However, a number of factors are working to threaten the UK’s (and Europe’s) energy security and industry leaders and governments are putting plans in place to improve this. The UK government recently released its ‘Energy Security Strategy’ that outlined its ambitions and plans to secure energy supplies and accelerate homegrown power for greater energy independence.
What’s causing the problem?
Energy security has always been important, but recently more people have become aware of the threats to their energy access, and this is mainly down to two key issues.
The cost of living crisis is being caused, in a large part, by increasing energy bills in the UK. This has left many households in or on the brink of energy poverty and being unable to afford our energy supply is another big threat to our energy security.
Russia’s invasion of Ukraine has also led to growing unease in the energy markets as Europe and the UK look to move away from a reliance on Russian gas, which, in the short term is pushing energy prices even higher, creating a negative knock-on effect for consumers.
What’s the strategy?
The government recognised the urgent need for a review of the UK’s energy supply networks and have responded by publishing the British Energy Security Strategy. This outlines how Great Britain plans to accelerate homegrown power to give us greater energy independence and better control over the cost of our energy.
The full report gives an initial outline of how 95% of the country’s electricity could come from low-carbon sources by 2030, with a strong focus on the role of nuclear power and onshore wind. However, the strategy is less clear on defining how solar power (the cheapest energy technology) and energy efficiency measures can play a key part in improving our energy security.
The government report also makes it clear that they are not planning to move away from harmful fossil fuel expansion and announced plans to “launch another licensing round” for North Sea oil and gas projects later in 2022.
What about the role of flexibility?
Energy flexibility is a powerful, but often overlooked strategy that can help the government achieve its ambitious zero carbon aims. The government report does state that “Flexibility has always been the valuable heart of our system, ensuring power can flow quickly from where it’s produced to where it’s needed” and it vows to ensure a more flexible, efficient system for both generators and users.
However, while the report makes mention of the use of battery storage and management of network restraints, it does not highlight the potential for smart, local energy systems (SLES) to help meet our future homegrown energy needs.
A recent paper from EnergyREV looks into the ‘Benefits of flexibility of Smart Local Energy Systems in supporting national decarbonisation‘. The paper finds that there are multiple benefits and customers within SLES schemes are likely to see lower electricity bills compared to non-SLES customers, driven by enhanced flexibility, higher self-sufficiency and upgraded energy efficiency.

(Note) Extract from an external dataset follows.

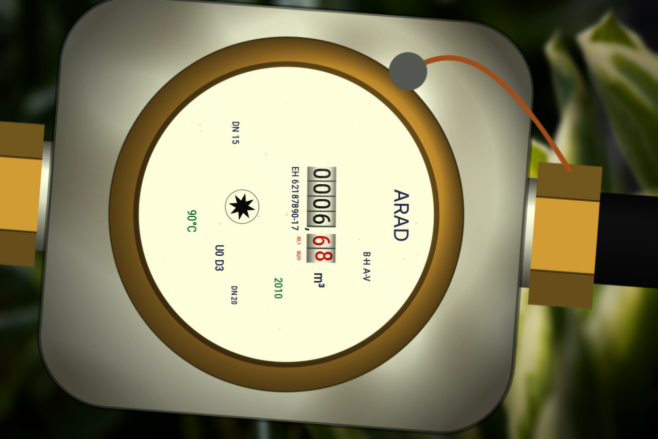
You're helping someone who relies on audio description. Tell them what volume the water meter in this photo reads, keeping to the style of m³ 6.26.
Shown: m³ 6.68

A testbed for Smart Local Energy Systems
At Project LEO, we’re running a range of trials to build the capacity of individuals and organisations to adapt and work within a new energy infrastructure – one that is based on a smart local energy system. Ultimately, our vision is to inform the smarter and more flexible use of grid and off-grid energy, making our energy supply more secure and supporting the elimination of fossil fuels as an energy source.
By developing flexibility in energy supply, communities will be able to grow their share and usage of distributed renewable energy sources, meaning we CAN reduce our reliance on fossil fuels and generate clean, reliable and affordable energy within our own communities.
As ever, we support the desire to move to homegrown, low carbon energy generation, but we feel that the government energy security strategy could have placed more emphasis on decentralised energy opportunities and the role of flexibility. At Project LEO, together with our partner organisations, we’ll continue to work to test and improve our knowledge of the role of flexible, locally generated, low carbon energy in the energy system of the future.